Are you a seasoned regulatory expert seeking a new challenge? We are currently in search of a skilled CMC Regulatory Manager (Regulatory Affairs Consultant) to contribute to our esteemed organization. This role is dedicated to a client project and offers flexibility for remote or office-based work across various European locations.
As the CMC Regulatory Manager, you will be instrumental in overseeing our global post-approval regulatory functions, with a specific emphasis on Chemistry, Manufacturing, and Controls (CMC) for biological products.
Key Responsibilities:
- Formulate submission strategies and plans for post-approval CMC initiatives, including variations, renewals, market expansions, and annual reports.
- Evaluate change controls and deliver regulatory assessments regarding quality modifications in production and quality assurance.
- Examine study reports from quality control and production teams to guarantee adherence to regulatory standards.
- Facilitate submission preparation in collaboration with various departments such as manufacturing, supply chain, quality control, quality assurance, and other regulatory entities.
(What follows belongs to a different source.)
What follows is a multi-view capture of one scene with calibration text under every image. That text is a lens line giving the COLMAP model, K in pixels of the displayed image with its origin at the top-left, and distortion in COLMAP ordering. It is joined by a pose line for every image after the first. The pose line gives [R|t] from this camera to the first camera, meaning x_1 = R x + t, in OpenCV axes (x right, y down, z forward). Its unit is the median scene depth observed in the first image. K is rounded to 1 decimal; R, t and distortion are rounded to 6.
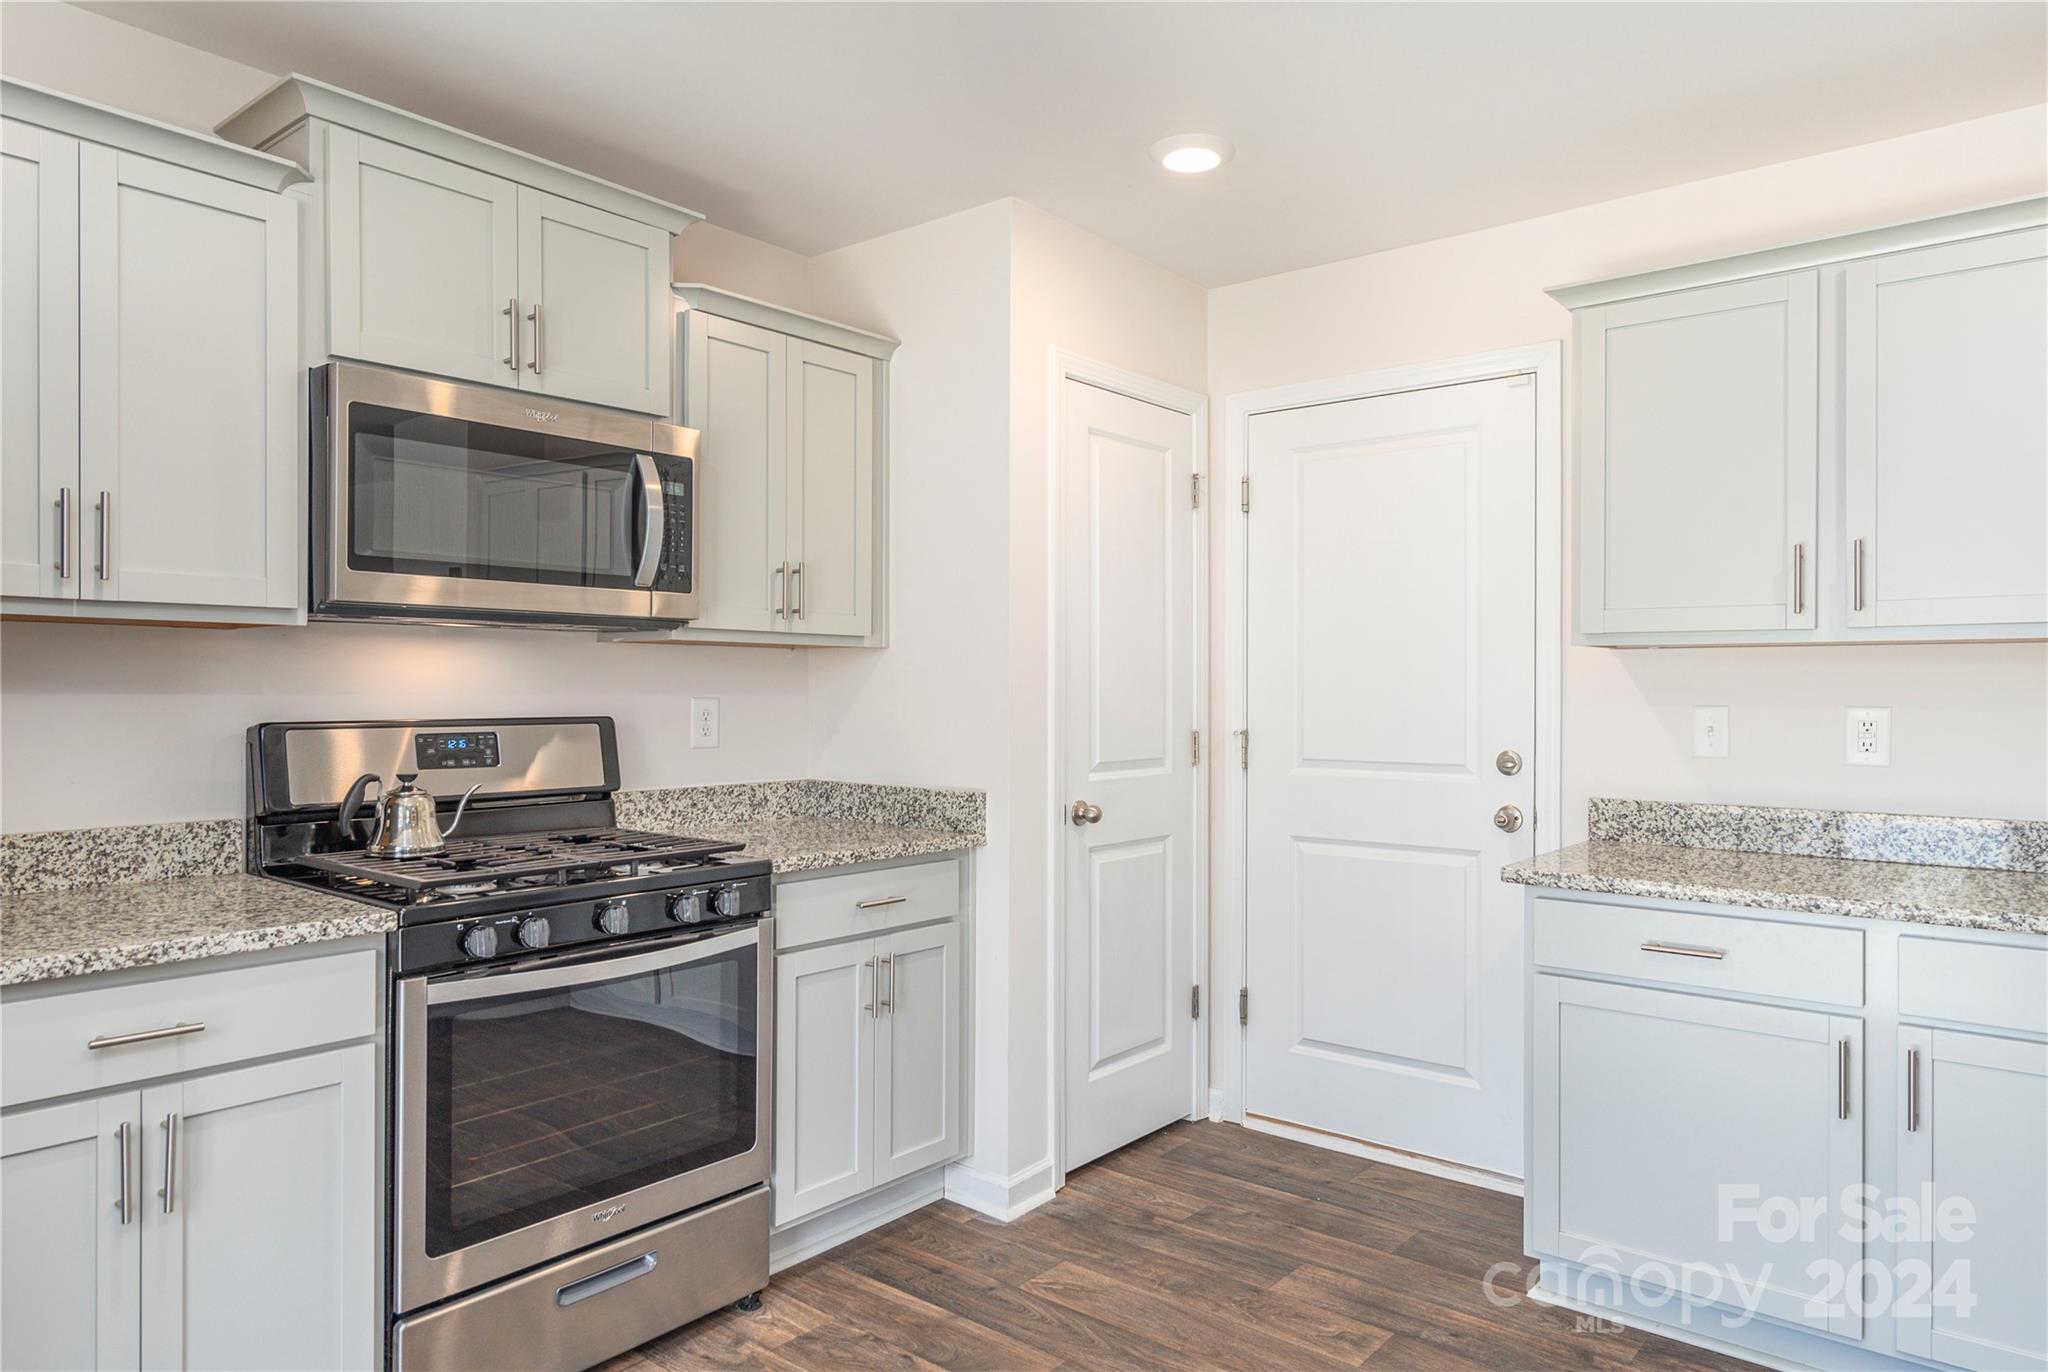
lens RADIAL K [[1291.0, 0, 1029.6], [0, 1291.0, 689.9], [0, 0, 1]] dist [-0.003509, -0.002318]
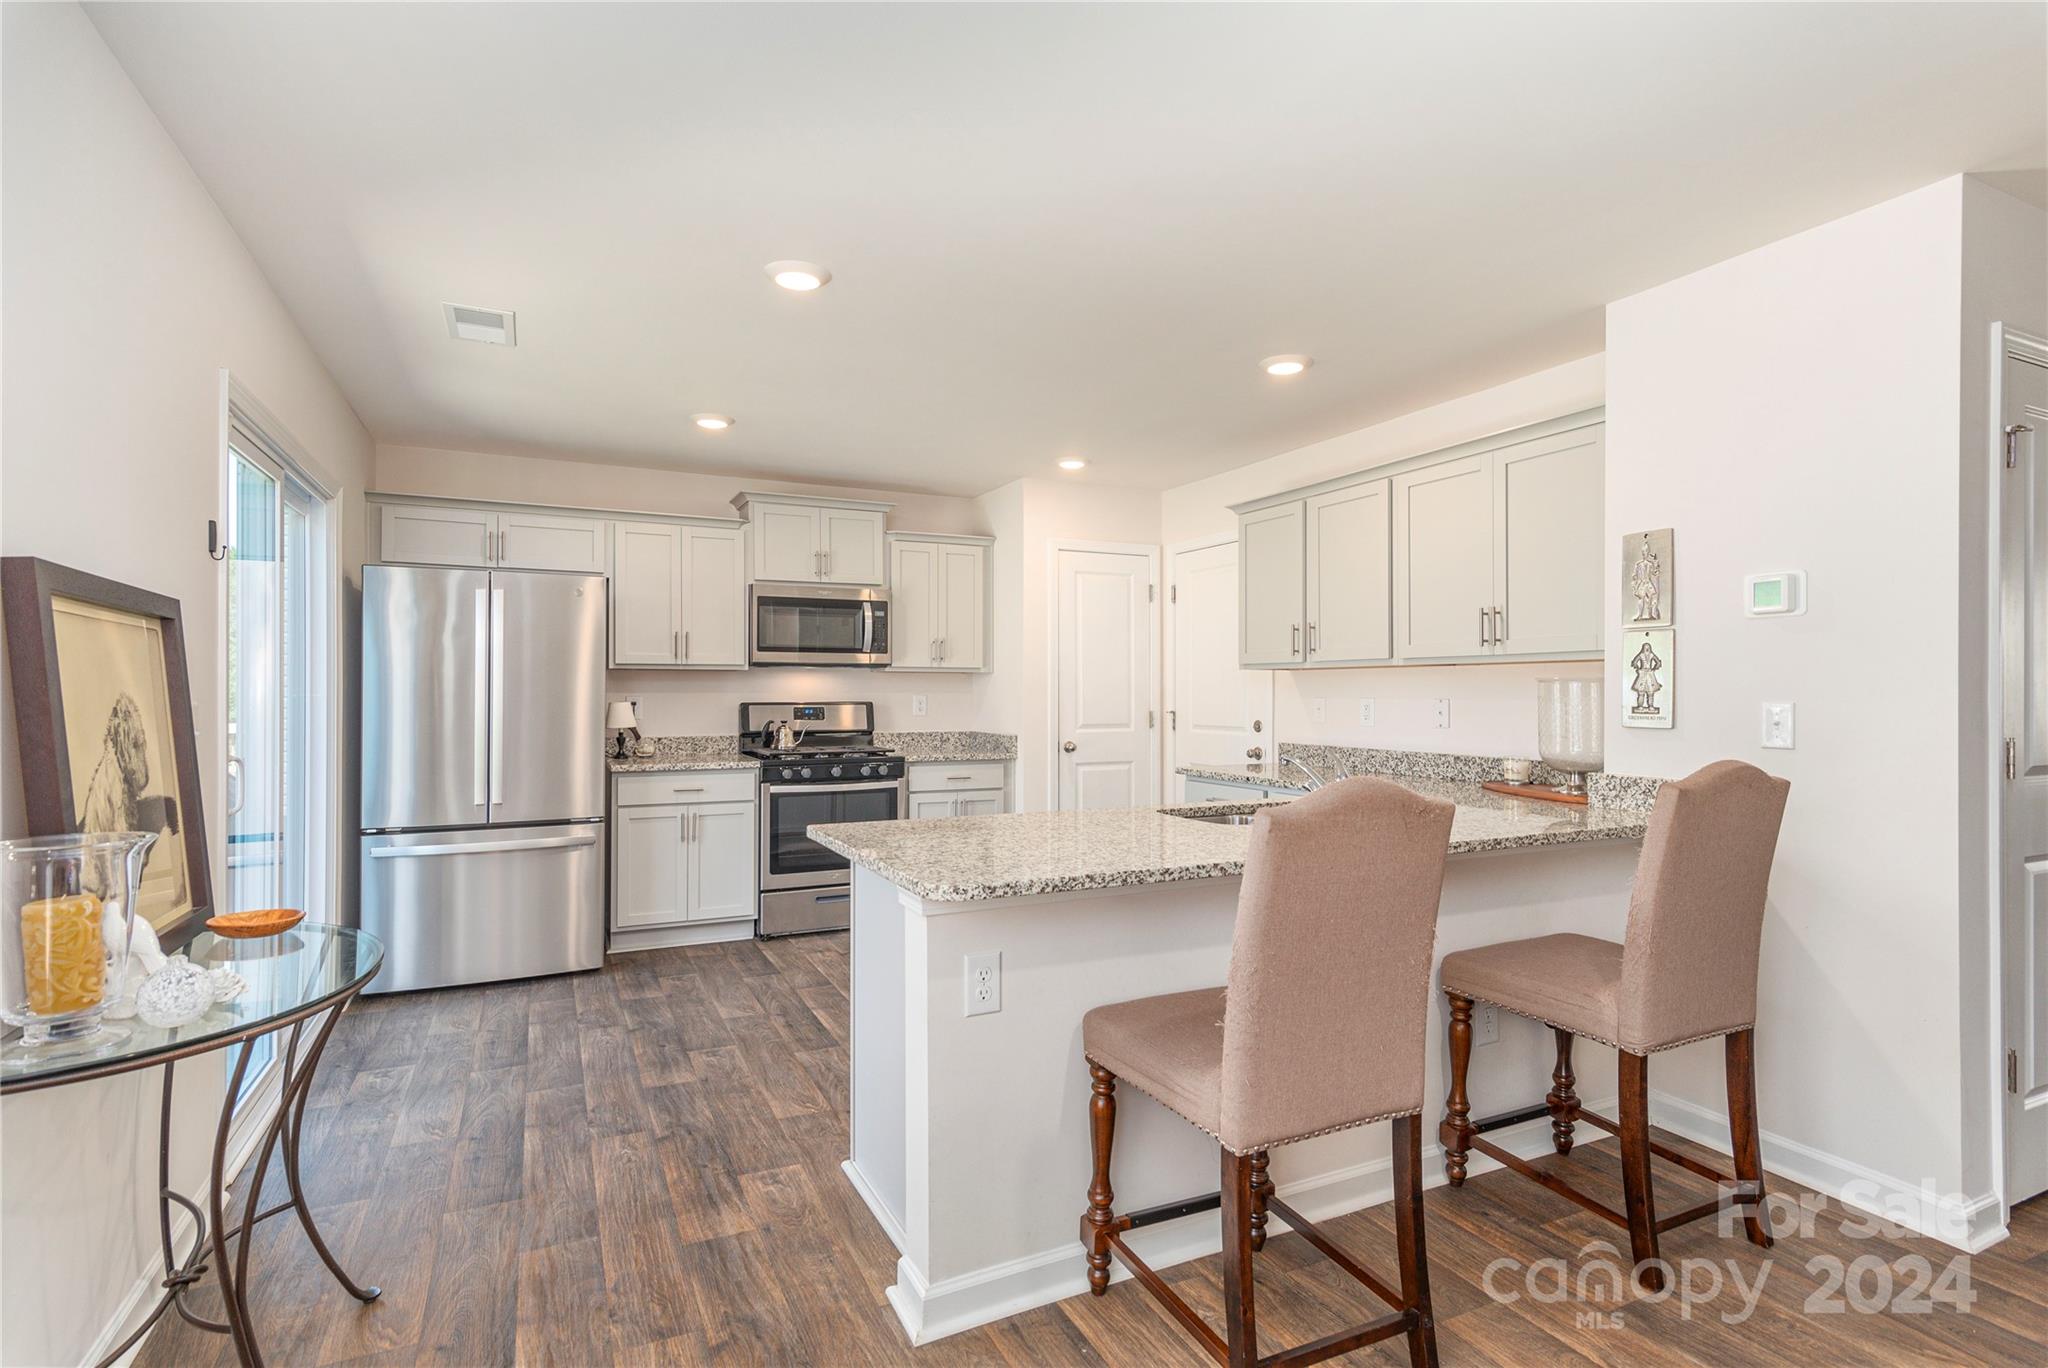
lens RADIAL K [[1000.4, 0, 1018.5], [0, 1000.4, 683.0], [0, 0, 1]] dist [-0.004797, -0.001679]
pose [[0.906111, -0.006368, -0.422992, 0.847141], [0.002092, 0.999942, -0.010572, 0.005331], [0.423035, 0.008695, 0.906072, -0.721698]]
- Draft and/or review submission content to ensure compliance with regulatory standards, particularly concerning variations and inquiries from health authorities.
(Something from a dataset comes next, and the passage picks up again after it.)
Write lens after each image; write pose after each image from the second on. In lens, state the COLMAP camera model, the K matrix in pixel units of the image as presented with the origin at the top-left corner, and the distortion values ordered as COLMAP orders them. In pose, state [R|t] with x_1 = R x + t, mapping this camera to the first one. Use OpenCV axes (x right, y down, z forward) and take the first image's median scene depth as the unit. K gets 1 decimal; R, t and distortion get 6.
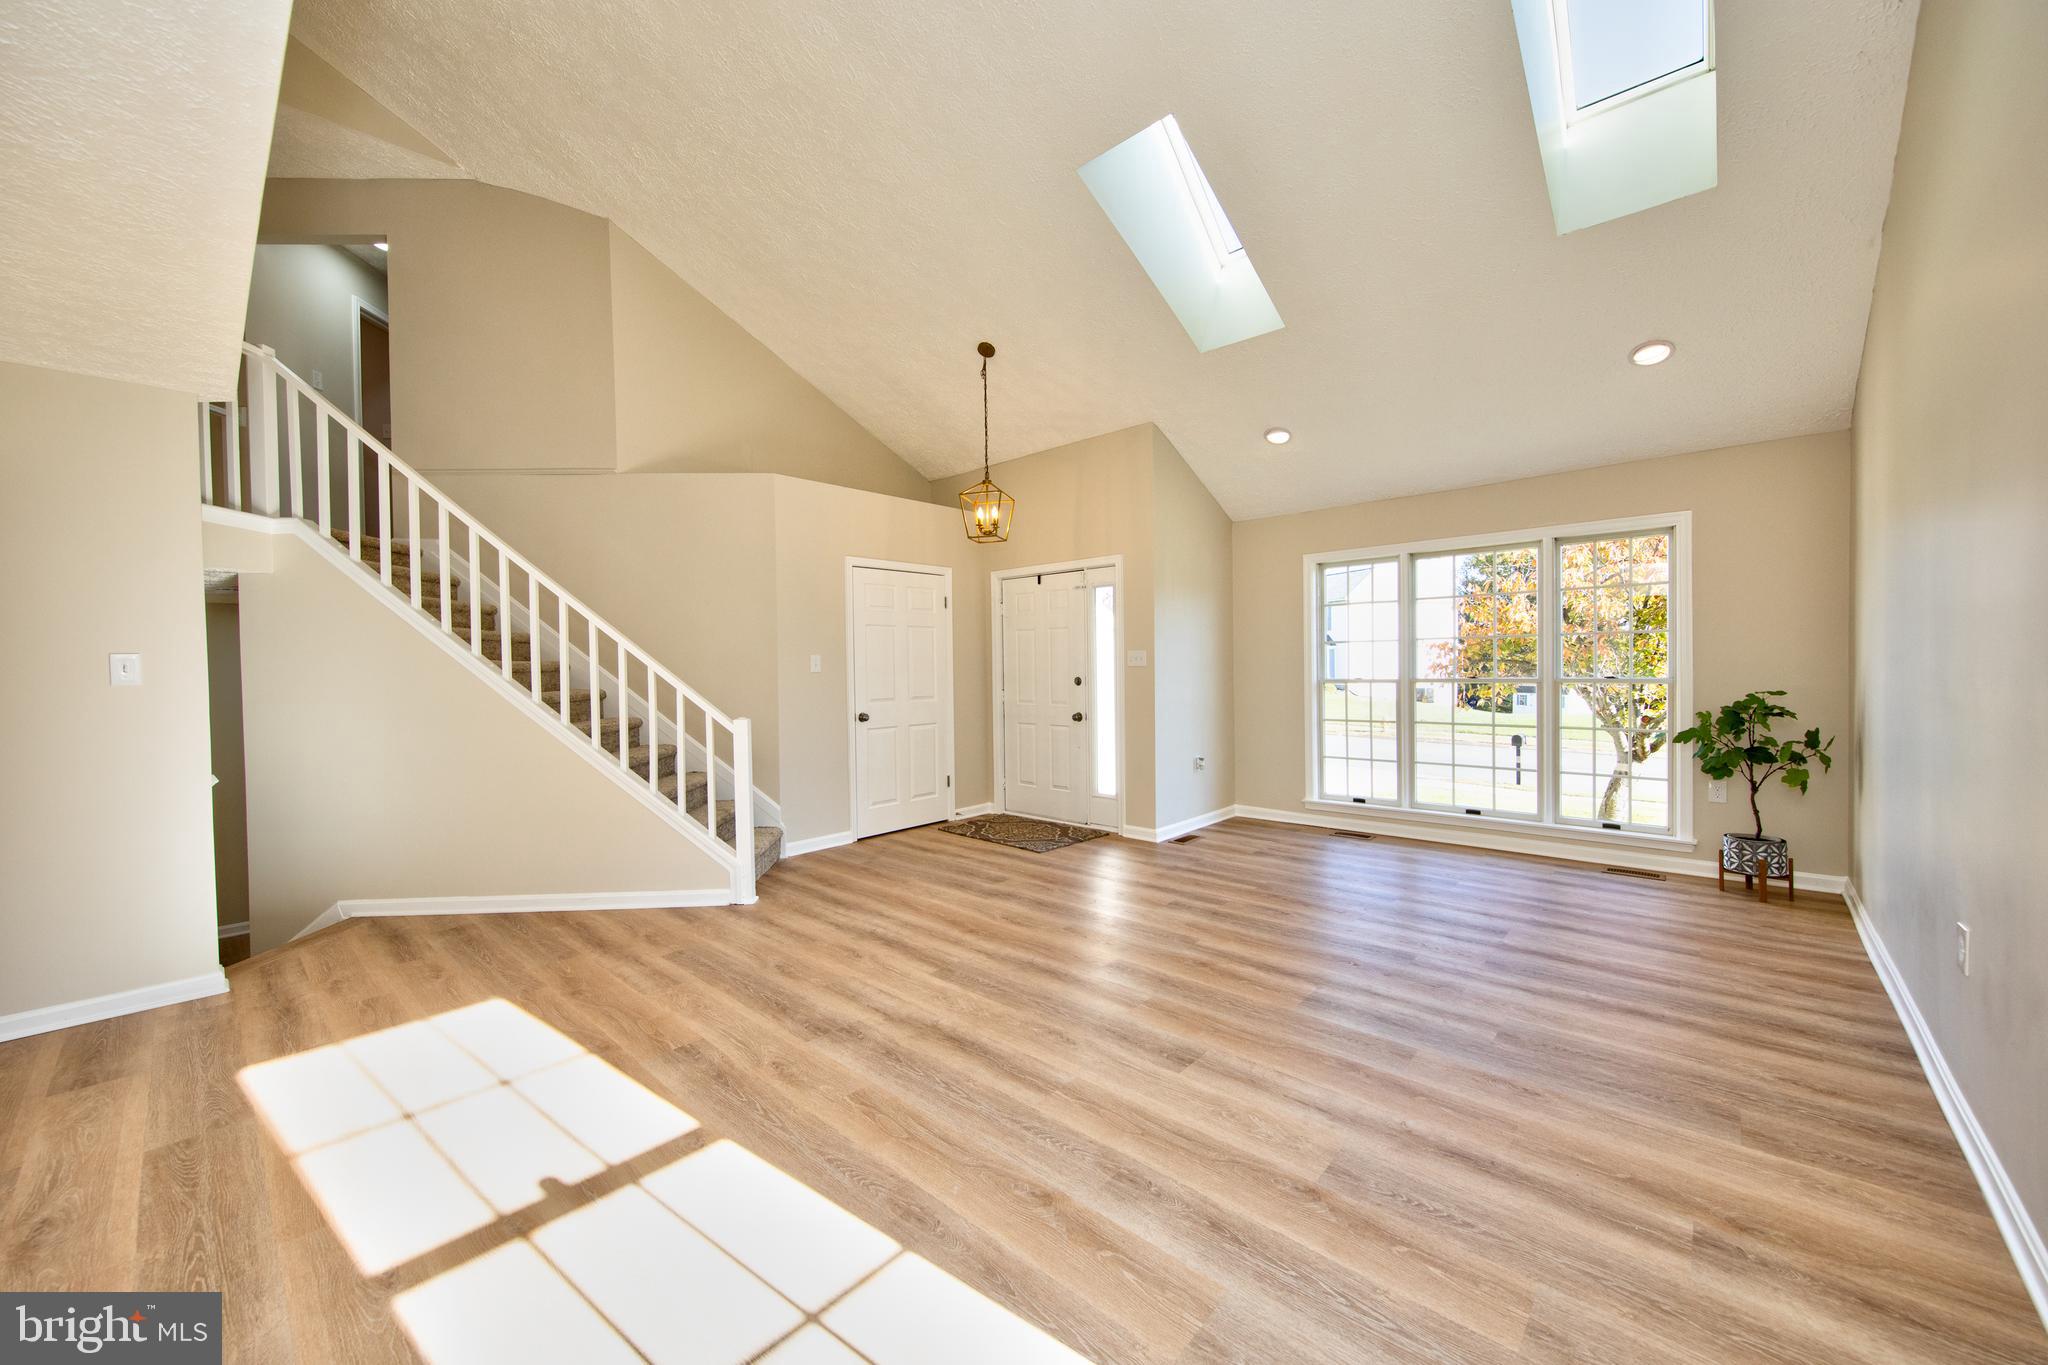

- Oversee projects within all Regulatory Information Management systems, ensuring the upkeep of global submissions.
- Identify, escalate, and mitigate risks linked to regulatory processes and activities.
Experience and Qualifications:
- University-level education in Life Sciences or equivalent experience.
- Prior experience in regulatory affairs, particularly related to technical/CMC/quality within the pharmaceutical sector.
- Strong comprehension of CMC and post-approval regulatory standards.
- Experience in drafting CMC (technical) sections of regulatory documents such as registration files or variations.
- Knowledge of biological processes.
- Background in validation/Quality Assurance/production within the pharmaceutical industry, with experience in preparing regulatory documentation and understanding qualification/validation principles.
- Proficiency in Word, PowerPoint, Excel, and familiarity with Veeva Vault is advantageous.
- Collaborative spirit, adaptability, accountability, and organizational capabilities.
- Fluent in English (both written and spoken); proficiency in French, Italian, or German is a significant advantage.